Regarding the colligate stint, I thought, “Why bother?”  In part because I didn’t understand relapse until I began my own, relapsing. 
 
A youthful attractiveness helped secure that job, brainlessness didn’t matter.
 
 “I’m a Gaslight Girl!”  I yelled to anybody in earshot.  Immediately established, I could not sing so I became their hostess. The Gaslight Girls were big in the day in Chicago in the Palmer House Hilton, meaning a day in the 1930’s. We Gaslight Club Gaslighter’s went out of business shortly after I joined the team. The Gaslight Girls waitresses served and sang out loud. The idea of a singing waitress to entertain children would have been a good one.  But the gassed up girls sang, to men.   
 
Our costume was a fringed, low cut flapper dress. Never, was there a Gaslight Boy.  Lunchtime consisted of one table of business suited men with fat cigars. 
 
Excitedly I changed into my flapper dress and it dropped to my waist because of my little boobies. I inserted a padded bra and bingo!  “Welcome gentlemen, I’m your Gaslight Girl hostess,” I said and escorted that one table inside.  Using my new puffy breasts as a pillow, I returned to the hostess desk and dozed off.
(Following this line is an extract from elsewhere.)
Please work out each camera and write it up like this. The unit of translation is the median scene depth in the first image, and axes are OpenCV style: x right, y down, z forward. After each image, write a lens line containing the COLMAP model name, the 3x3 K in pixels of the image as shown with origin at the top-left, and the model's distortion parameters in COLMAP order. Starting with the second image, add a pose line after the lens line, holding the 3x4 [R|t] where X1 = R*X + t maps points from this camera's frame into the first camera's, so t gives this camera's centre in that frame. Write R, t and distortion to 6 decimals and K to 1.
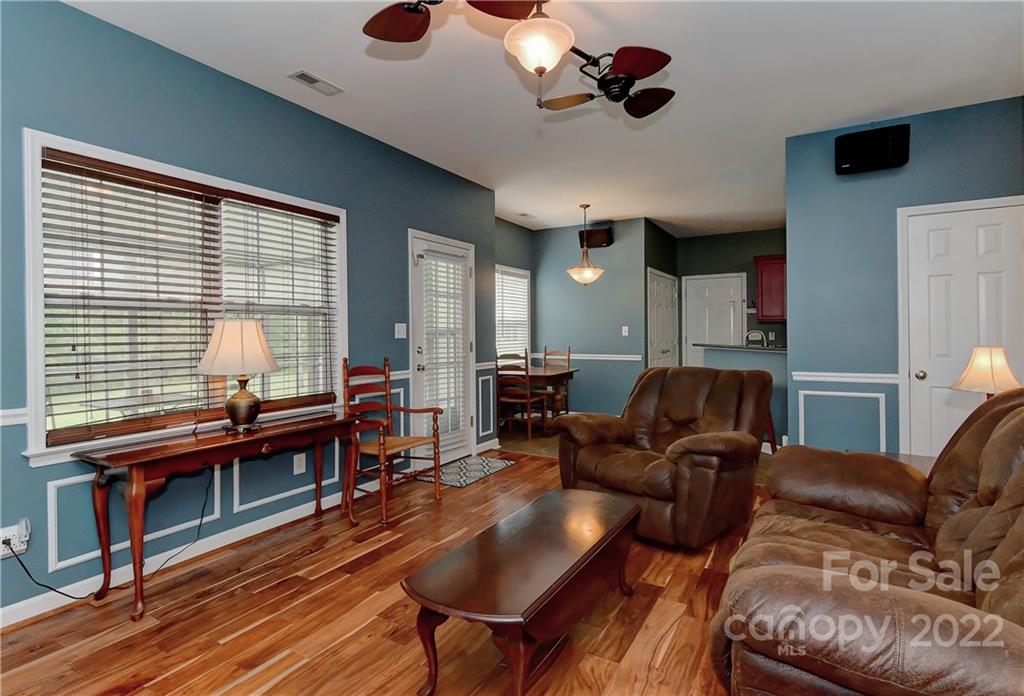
lens RADIAL K [[499.0, 0, 516.4], [0, 499.0, 335.9], [0, 0, 1]] dist [-0.000206, -0.000035]
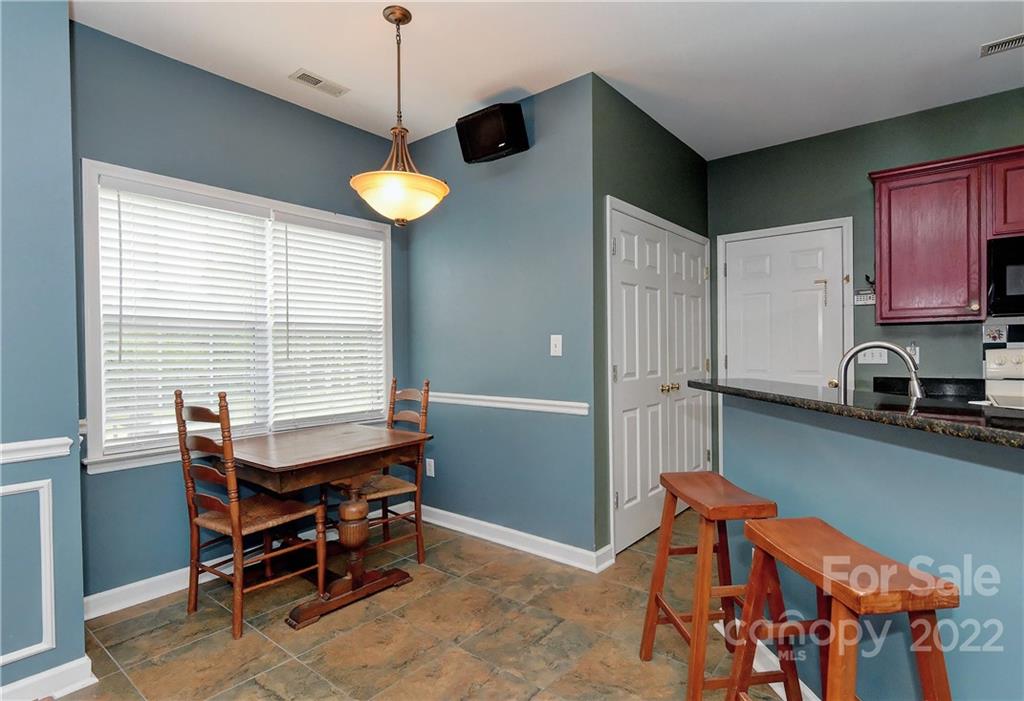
lens RADIAL K [[510.5, 0, 550.2], [0, 510.5, 352.9], [0, 0, 1]] dist [0.002894, 0.000407]
pose [[0.993708, -0.000931, -0.111997, 0.263026], [0.002142, 0.999941, 0.010694, -0.007885], [0.111980, -0.010866, 0.993651, 0.554581]]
Our three hour shift over, we Gassy Girls hit Rush Street in an appointed limo. 
 
A gentleman lifted my hand and escorted me from a limo and said, “You’re so young to be a Gas Light Girl.”
 
I tugged down my new neck high breasts, “My voice is inadequate so I’m a Gas Light Girl hostess,” I continued to adjust my new chest pads.
 
“That’s great!  What do you want to drink?”
 
“Anything.”  I answered.
 
Several months later the Gaslight Club doors were locked.  A sign that read Closed Permanently left me curious. I thought, “I work here?”